- Exercise details -
The copy you return must begin at the line containing "I'm after the" and end at the final line of the listing below, with every picture left out.
● ● ● ●
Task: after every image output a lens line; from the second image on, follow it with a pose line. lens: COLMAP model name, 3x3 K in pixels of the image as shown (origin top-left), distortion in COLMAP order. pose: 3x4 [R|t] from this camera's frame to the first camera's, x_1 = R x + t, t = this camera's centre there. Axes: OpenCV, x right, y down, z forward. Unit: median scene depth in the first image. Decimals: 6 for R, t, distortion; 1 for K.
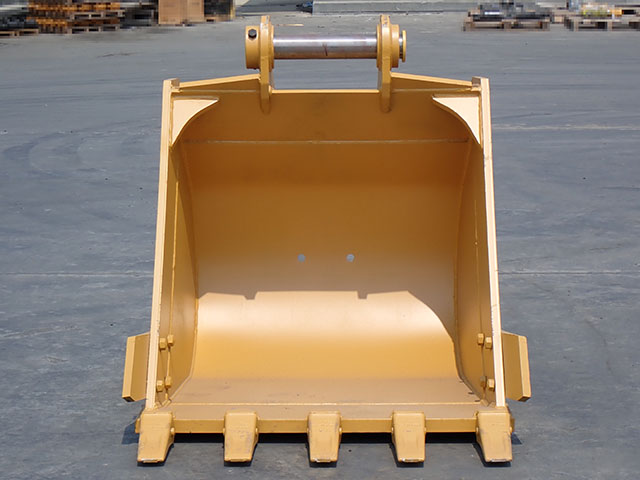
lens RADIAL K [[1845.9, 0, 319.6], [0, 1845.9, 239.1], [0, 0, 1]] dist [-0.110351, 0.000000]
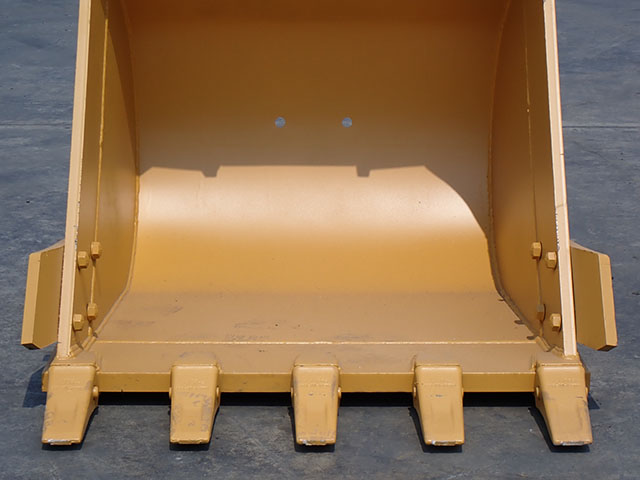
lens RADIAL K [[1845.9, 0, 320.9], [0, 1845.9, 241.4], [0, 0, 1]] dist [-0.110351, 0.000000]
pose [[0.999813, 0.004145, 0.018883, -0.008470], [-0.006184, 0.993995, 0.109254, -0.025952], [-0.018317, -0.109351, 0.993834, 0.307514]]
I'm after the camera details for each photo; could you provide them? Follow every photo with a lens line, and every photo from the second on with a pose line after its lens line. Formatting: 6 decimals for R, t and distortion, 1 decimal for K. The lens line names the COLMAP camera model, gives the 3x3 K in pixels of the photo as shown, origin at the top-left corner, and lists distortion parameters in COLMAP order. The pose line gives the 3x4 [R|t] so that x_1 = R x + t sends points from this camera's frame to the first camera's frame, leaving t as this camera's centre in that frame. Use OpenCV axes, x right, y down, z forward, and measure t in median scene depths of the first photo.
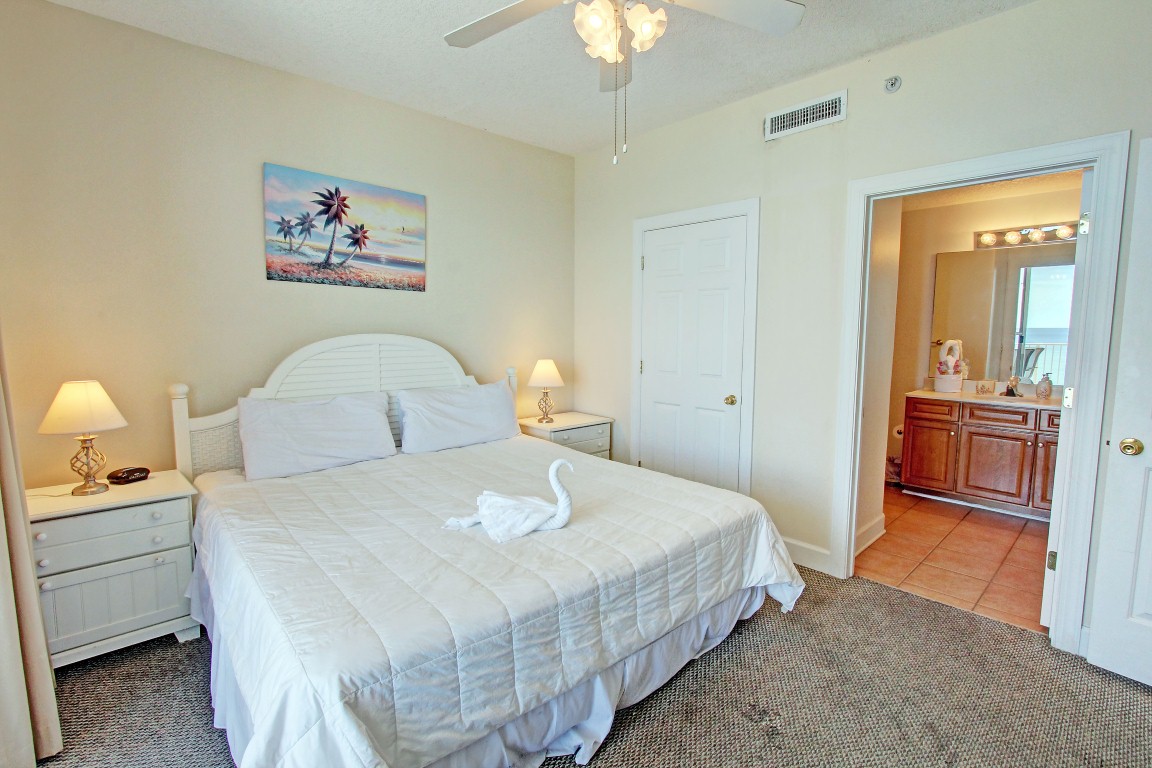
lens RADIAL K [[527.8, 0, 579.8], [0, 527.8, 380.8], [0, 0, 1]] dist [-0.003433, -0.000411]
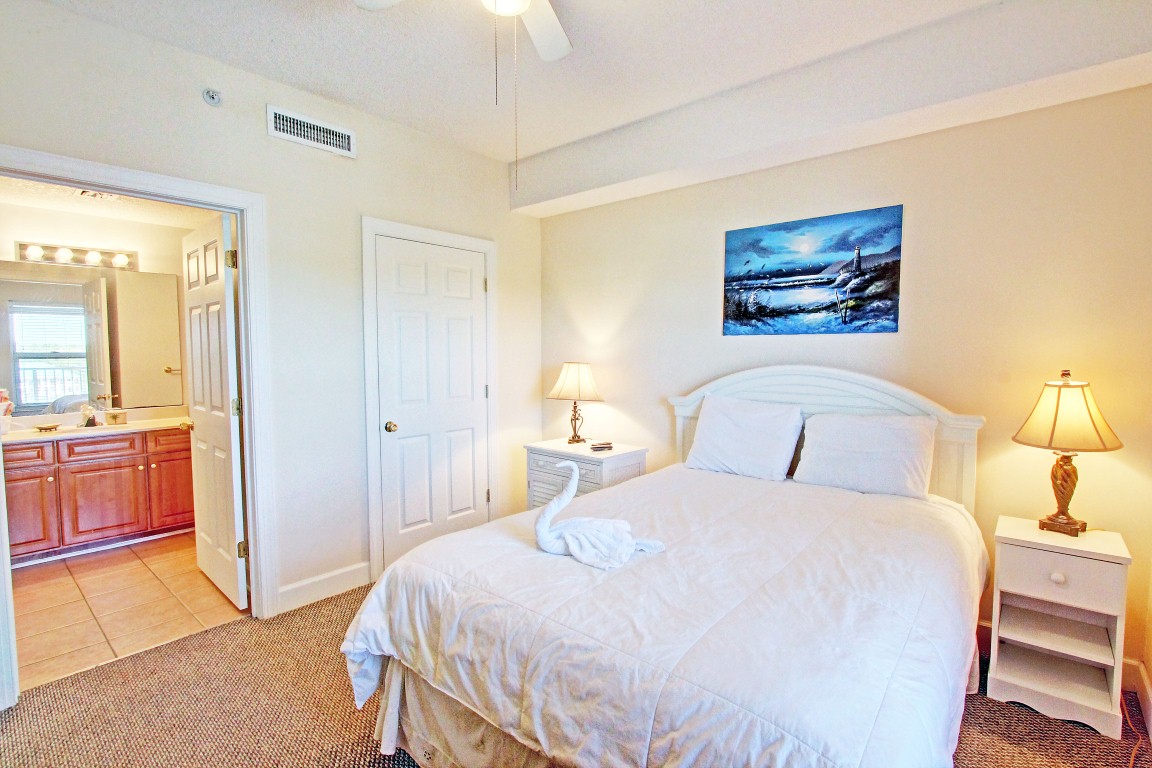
● ● ● ●
- Answer for the task -
I'm after the camera details for each photo; could you provide them? Follow every photo with a lens line, and every photo from the second on with a pose line after its lens line. Formatting: 6 decimals for R, t and distortion, 1 decimal for K. The lens line names the COLMAP camera model, gives the 3x3 K in pixels of the photo as shown, origin at the top-left corner, and lists distortion parameters in COLMAP order. The pose line gives the 3x4 [R|t] so that x_1 = R x + t sends points from this camera's frame to the first camera's frame, leaving t as this camera's centre in that frame. Use OpenCV axes, x right, y down, z forward, and measure t in median scene depths of the first photo.
lens RADIAL K [[527.8, 0, 579.8], [0, 527.8, 380.8], [0, 0, 1]] dist [-0.003433, -0.000411]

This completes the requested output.